Hawfinch

Coccothraustes coccothraustes

SUBFAMILY

Carduelinae

TAXONOMY

Coccothraustes coccothrauses Linnaeus, 1758. Three subspecies are recognized.

OTHER COMMON NAMES

French: Grosbec; German: Kernbeißer; Spanish: Picogordo. PHYSICAL CHARACTERISTICS

Hawfinches are relatively large, heavy-bodied birds with a massive beak; they have a stocky, top-heavy appearance. Their body length is about 7 in (18 cm) and they weigh about 1.9 oz (54 g). The male has a black back, wings, and tail, is chestnut on the head and belly, and has a black chin and blue beak. The female is somewhat duller. The massive beak and skull design allow hawfinches to crack open large, tough seeds, such as those of cherries and olives.

DISTRIBUTION

Hawfinches are found throughout much of the temperate and southern boreal regions of Europe and Asia.

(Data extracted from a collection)
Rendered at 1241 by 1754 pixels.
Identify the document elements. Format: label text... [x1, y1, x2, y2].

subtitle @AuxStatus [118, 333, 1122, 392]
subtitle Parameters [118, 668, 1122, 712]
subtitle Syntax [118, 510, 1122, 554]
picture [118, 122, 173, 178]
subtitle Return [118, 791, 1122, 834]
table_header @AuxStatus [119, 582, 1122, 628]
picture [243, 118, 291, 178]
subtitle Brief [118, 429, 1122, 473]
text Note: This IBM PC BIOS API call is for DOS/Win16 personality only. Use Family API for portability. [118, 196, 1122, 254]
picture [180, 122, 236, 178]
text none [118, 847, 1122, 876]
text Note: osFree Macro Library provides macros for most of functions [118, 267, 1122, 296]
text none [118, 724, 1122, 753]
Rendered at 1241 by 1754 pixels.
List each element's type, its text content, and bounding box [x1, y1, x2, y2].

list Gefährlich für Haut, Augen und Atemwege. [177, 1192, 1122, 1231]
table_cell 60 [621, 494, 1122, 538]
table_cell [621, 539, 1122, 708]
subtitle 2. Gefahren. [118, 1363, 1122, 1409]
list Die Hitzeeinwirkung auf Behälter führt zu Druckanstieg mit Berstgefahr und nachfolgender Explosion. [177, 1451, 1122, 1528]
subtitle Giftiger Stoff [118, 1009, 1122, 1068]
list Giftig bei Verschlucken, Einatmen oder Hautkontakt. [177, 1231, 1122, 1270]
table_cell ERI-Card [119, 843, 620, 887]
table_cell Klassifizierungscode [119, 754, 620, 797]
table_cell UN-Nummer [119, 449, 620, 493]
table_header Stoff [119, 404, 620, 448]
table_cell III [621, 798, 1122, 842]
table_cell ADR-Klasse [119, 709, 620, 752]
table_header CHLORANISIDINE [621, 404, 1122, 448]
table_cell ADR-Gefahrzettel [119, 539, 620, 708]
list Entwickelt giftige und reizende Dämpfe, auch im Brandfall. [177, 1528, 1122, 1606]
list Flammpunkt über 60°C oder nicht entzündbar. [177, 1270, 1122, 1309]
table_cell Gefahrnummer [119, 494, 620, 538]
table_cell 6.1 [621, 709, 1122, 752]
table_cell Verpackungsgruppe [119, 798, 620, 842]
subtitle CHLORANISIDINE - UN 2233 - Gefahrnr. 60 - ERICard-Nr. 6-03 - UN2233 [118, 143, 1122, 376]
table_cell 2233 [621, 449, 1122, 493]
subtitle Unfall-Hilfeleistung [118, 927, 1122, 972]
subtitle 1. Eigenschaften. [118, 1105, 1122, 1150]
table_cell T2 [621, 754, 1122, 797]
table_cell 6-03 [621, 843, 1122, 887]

- _Work request 1_:
Answer these questions using the hawfinch entry:
(a) How many subspecies of hawfinch are recognized?
(b) About how much does a hawfinch weigh?
(c) What color is the male's beak?
- _Work request 2_:
Write the next part of the hawfinch entry, picking up after its final sentence.
These items have no connection to the hawfinch entry.

- _Written response 1_:
(a) Three.
(b) About 1.9 oz (54 g).
(c) Blue.

- _Written response 2_:
Coccothraustes coccothraustes Resident

HABITAT

Hawfinches occur in hardwood and mixedwood forests of various kinds, in addition to well-vegetated parks and gardens.

BEHAVIOR

Hawfinches are shy birds that are wary of noise and movement. The male has a rather soft, feeble song that is used to defend its breeding territory.

FEEDING ECOLOGY AND DIET

Hawfinches eat seeds and fruit, including tough nuts and fruit-stones. They sometimes feed on the ground on fallen fruit, but are wary when doing so.

REPRODUCTIVE BIOLOGY

Hawfinches have an elaborate courtship ritual, involving the drooping of a wing to display iridescent purple and green flight feathers. The male also bows deeply to a prospective mate and tucks his beak under his belly, revealing a gray nape patch. Aerial chases between a male and female are also part of pair formation. Hawfinches often breed in loose colonies. Their small, cup-shaped nest is built of roots, twigs, and lichens. It is lined with plant fibers, hair, and rootlets, and placed low in a tree. Three to seven greenish eggs with blackish brown markings are incubated for 9-14 days, mostly by the female. The young are brooded by the female and tended by both sexes. Fledging occurs in 10-14 days.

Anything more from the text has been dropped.